Purpose: : According to the 'stem cell origin of cancer' hypothesis, tissue-resident stem cells could give rise to cancer. Tumors would then be composed ot different populations: a rare population of "cancer stem cells (CSCs)" and more differentiated tumor cells. This study investigates expression and distribution of stem cell markers in uveal melanoma.

Methods: : A total of 8 cell lines established from primary and metastatic uveal melanomas were cultured and subjected to flow cytometric (FACS) and PCR analysis of hematopoietic and stem cell markers, such as CD133, CD34, c-kit, nestin, bcrp-1, CXCR-4, CD44, VEGFR-2, Pax6, Musashi-1, and Sox-2. In addition, 8 paraffin-embedded uveal melanoma specimens were analyzed by immunohistochemistry (IHC) and immunofluorescence (IF) for CD133, Pax6, Musashi-1, nestin, and Sox2 expression.

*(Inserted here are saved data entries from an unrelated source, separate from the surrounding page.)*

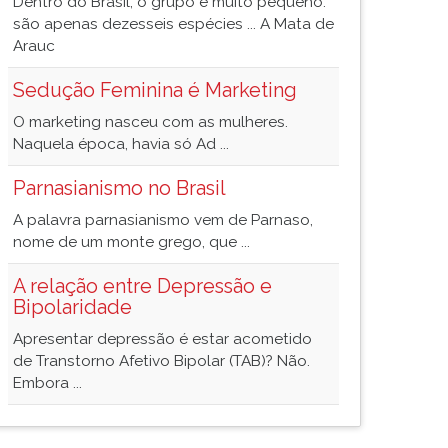
Dentro do Brasil, o grupo é muito pequeno:
são apenas dezesseis espécies ... A Mata de
Arauc
Sedução Feminina é Marketing
O marketing nasceu com as mulheres.
Naquela época, havia só Ad ...
Parnasianismo no Brasil
A palavra parnasianismo vem de Parnaso,
nome de um monte grego, que ...
A relação entre Depressão e
Bipolaridade
Apresentar depressão é estar acometido
de Transtorno Afetivo Bipolar (TAB)? Não.
Embora ...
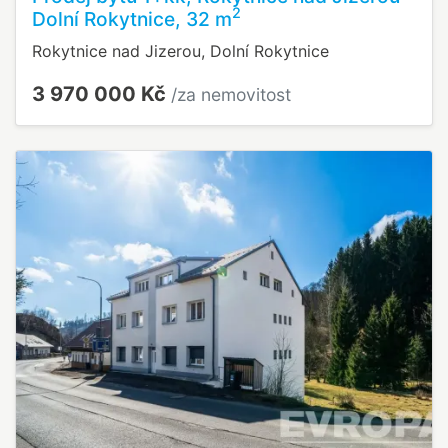
2
Dolní Rokytnice, 32 m
Rokytnice nad Jizerou, Dolní Rokytnice
3 970 000 Kč
/za nemovitost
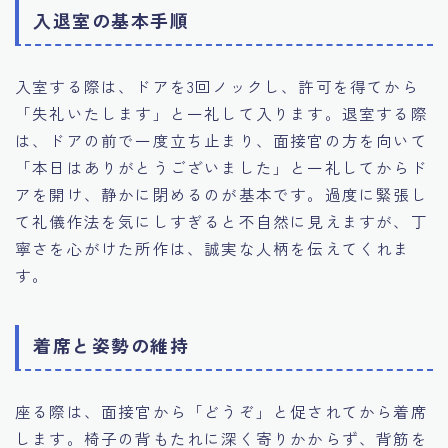
入退室の基本手順
入室する際は、ドアを3回ノックし、許可を得てから
「失礼いたします」と一礼して入ります。退室する際
は、ドアの前で一度立ち止まり、面接官の方を向いて
「本日はありがとうございました」と一礼してからド
アを開け、静かに閉めるのが基本です。過度に緊張し
て礼儀作法を気にしすぎると不自然に見えますが、丁
寧さを心がけた所作は、誠実な人柄を伝えてくれま
す。
着席と姿勢の維持
座る際は、面接官から「どうぞ」と促されてから着席
します。椅子の背もたれに深く寄りかからず、背筋を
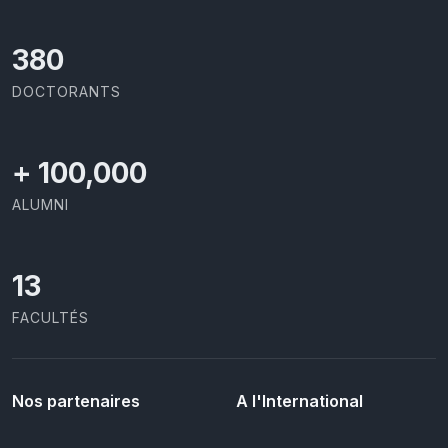
403
DOCTORANTS
+
100,000
ALUMNI
13
FACULTÉS
Nos partenaires
A l'International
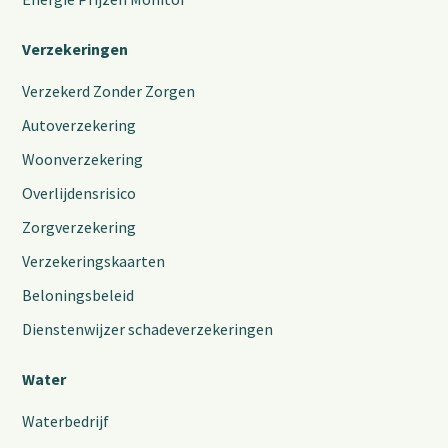
Verzekeringen
Verzekerd Zonder Zorgen
Autoverzekering
Woonverzekering
Overlijdensrisico
Zorgverzekering
Verzekeringskaarten
Beloningsbeleid
Dienstenwijzer schadeverzekeringen
Water
Waterbedrijf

Results: : As revealed by FACS analysis, all cell lines were positive for nestin, CD44 and c-kit. Only one cell line also exhibited a small population of CD133-positive cells. Using PCR analysis, different c- and n-terminal isoforms of CD133 were found to be expressed in all the cell lines. Transcripts for nestin, Sox2 and Musashi-1 was also found to be present in all cell lines. IHC and IF unveiled expression of the mentioned stem cell markers by single cells diffusely distributed throughout uveal melanoma.